To date, the Council has responded by establishing a five-person “independent Review Team” to review:-
(1) the modified approach that was adopted this year in administering the exams; (2) the moderation process that was applied to the School-Based Assessment component of this year’s exams; and (3) the grading process for this year’s exams.
It needs to be emphasized that the setting up of this review process is not an “intervention” by Sir Hilary! Indeed, Sir Hilary – as Chair of the Council – constitutes the core of CXC. One therefore cannot “intervene” in something that one is intrinsically a part of ! So the setting up of this Review Team should be considered an internal response by CXC to the exam results issue.
The question that needs to be asked, however, is whether this CXC review process will directly address the specific problem that is affecting those 2020 students who have been negatively impacted?
Of course I cannot be sure about this, but it seems to me that this review process might be more directed at identifying flaws in the new modus operandi with a view to correcting them in time for future examinations.

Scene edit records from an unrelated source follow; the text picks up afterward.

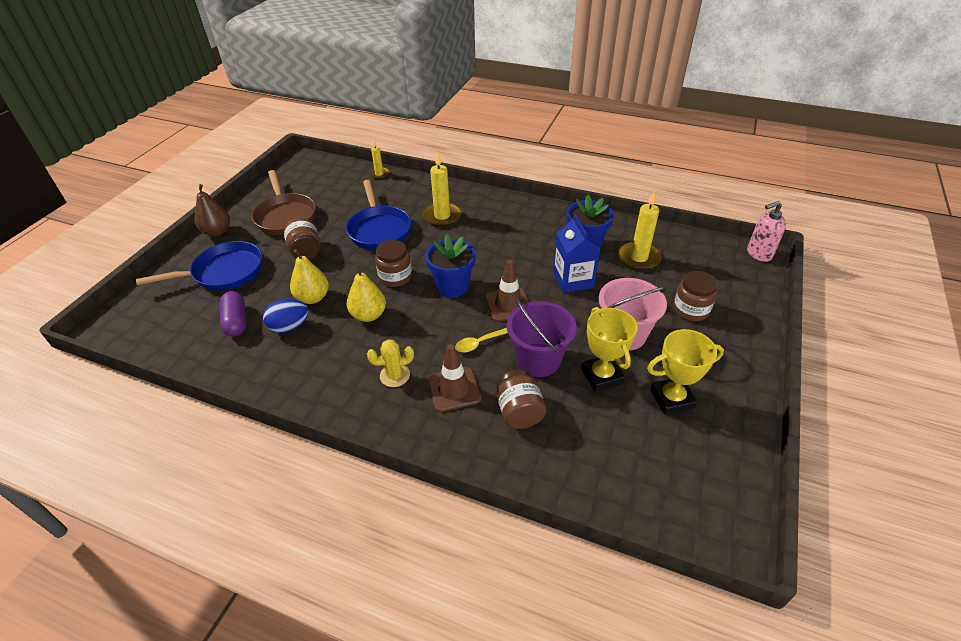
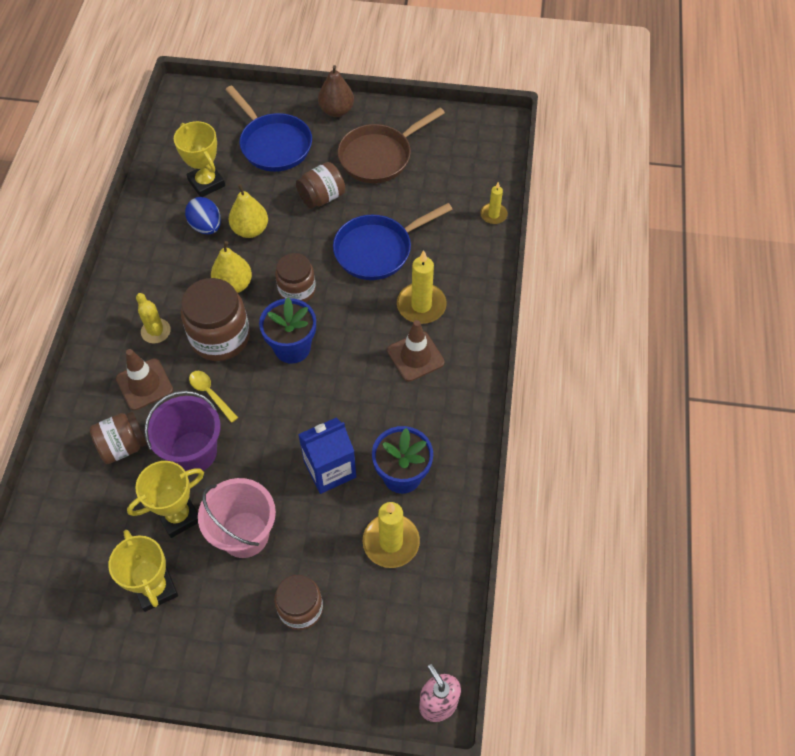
camera: 75 degrees right, 15 degrees up
purple capsule [219,291,246,337] -> yellow trophy [174,121,225,197]
brown traffic cone [485,260,529,322] -> brown traffic cone moved to [387,320,444,382]
none -> brown jar [181,278,250,361]

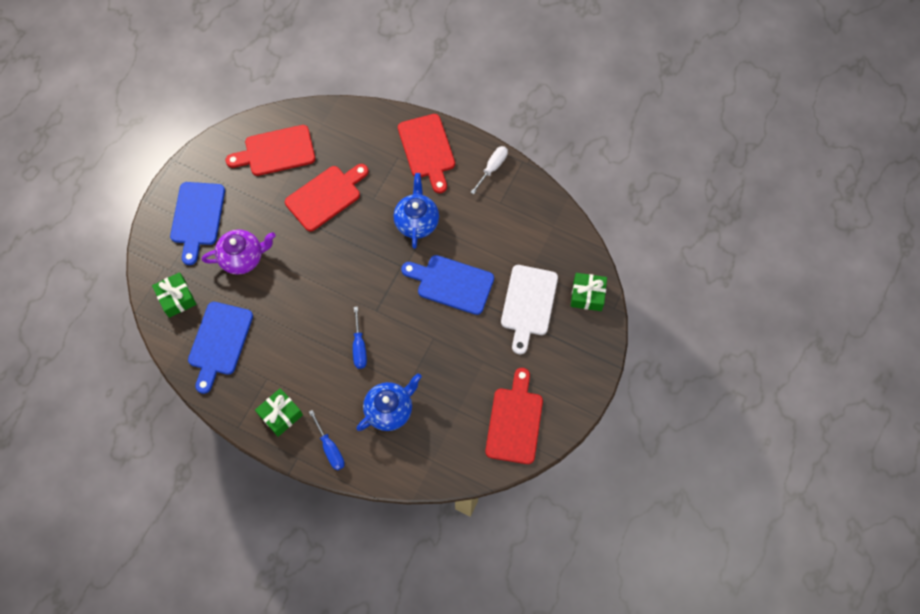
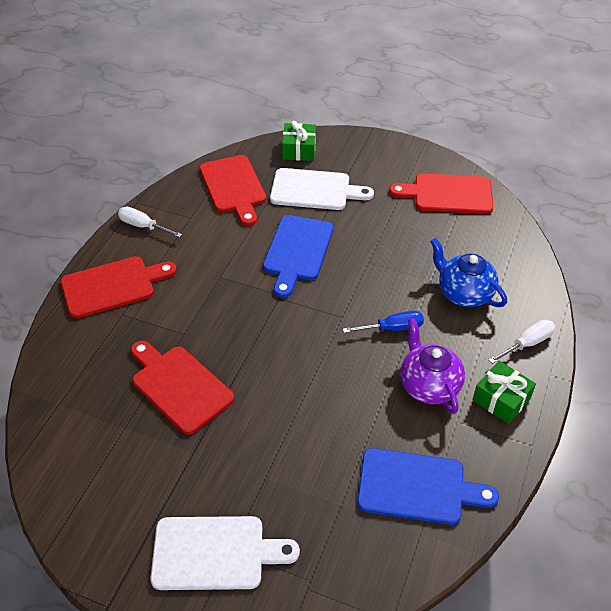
camera: 95 degrees left, 20 degrees down
green gift [152,272,197,318] -> none
blue cutting board [170,182,225,265] -> white cutting board [150,516,300,590]
purple teapot [202,229,276,275] -> purple teapot moved to [400,318,465,414]
red cutting board [226,125,315,176] -> red cutting board moved to [199,155,266,226]
blue screwdriver [309,410,345,471] -> white screwdriver [489,320,555,364]
blue teapot [394,173,439,249] -> none

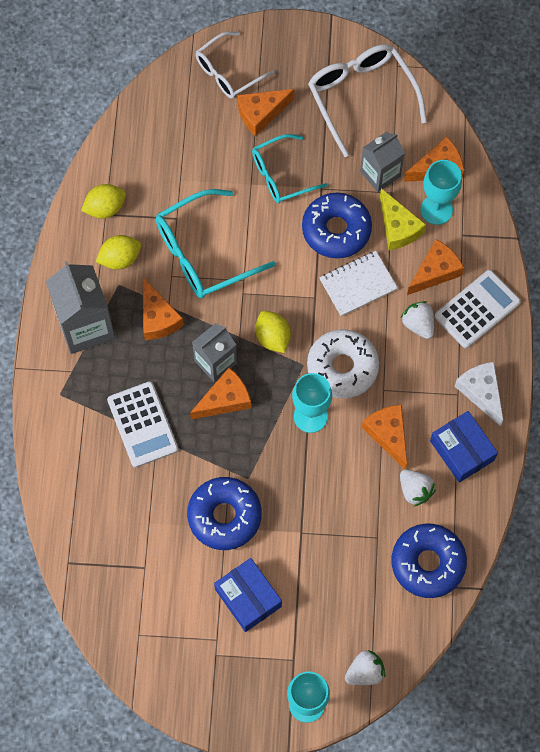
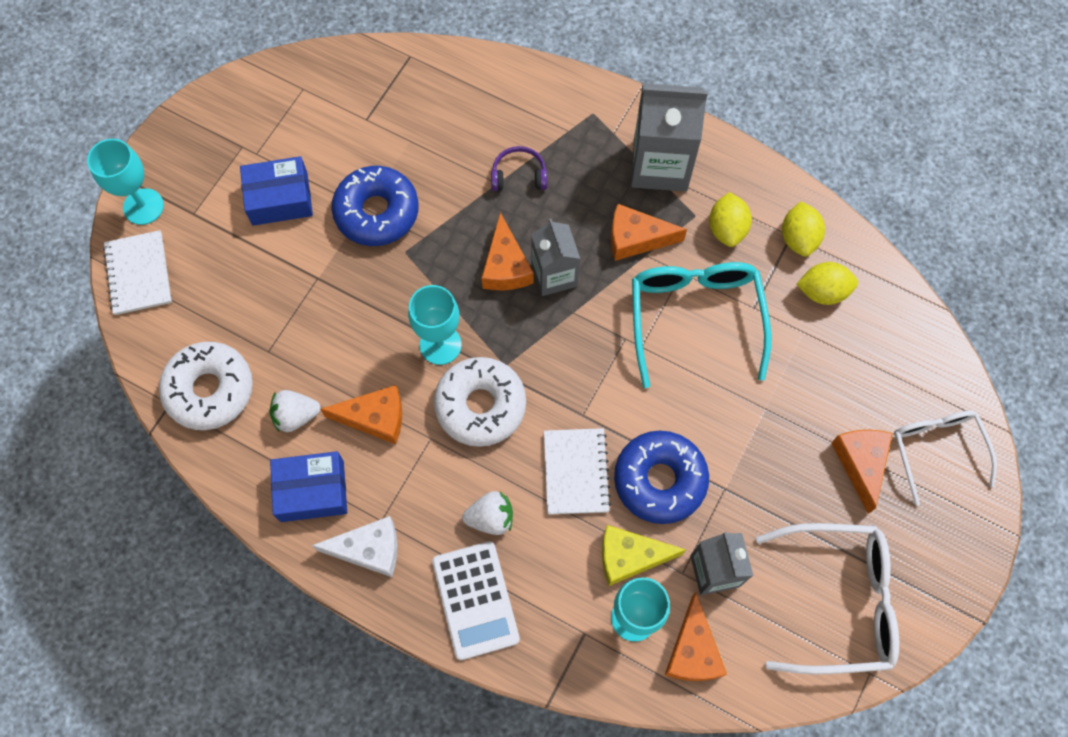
camera: 115 degrees right, 0 degrees up
white calculator [107,382,178,468] -> purple headphones [491,146,547,191]
turquoise glasses [252,134,328,203] -> none
yellow lemon [255,311,291,353] -> yellow lemon moved to [796,262,858,305]
white strawberry [345,650,385,685] -> white notebook [103,230,172,315]
blue donut [391,523,467,598] -> white donut [159,342,253,430]
orange cheese [407,239,464,295] -> none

If this is in fact the case, then all of the parties need to be working on a “parallel process” that directly addresses the current and urgent predicament of those 2020 students that have been negatively impacted!
Perhaps such a parallel process will require the urgent re-examination of the SBAs and Multi-choice papers of those students that the various school authorities across the region identify as “likely” victims of a system that malfunctioned in some of its operations. We should therefore have no time for finger pointing and unconstructive “us versus them” postures.
The affected students are our collective children – there is a very real sense in which they belong to us all. Likewise, CXC is ours – it belongs to us collectively, and it has served us well and done us proud over the years.
Let all parties therefore come together in constructive dialogue and urgently agree upon and put in place a “remedial process” that the affected students can have confidence in.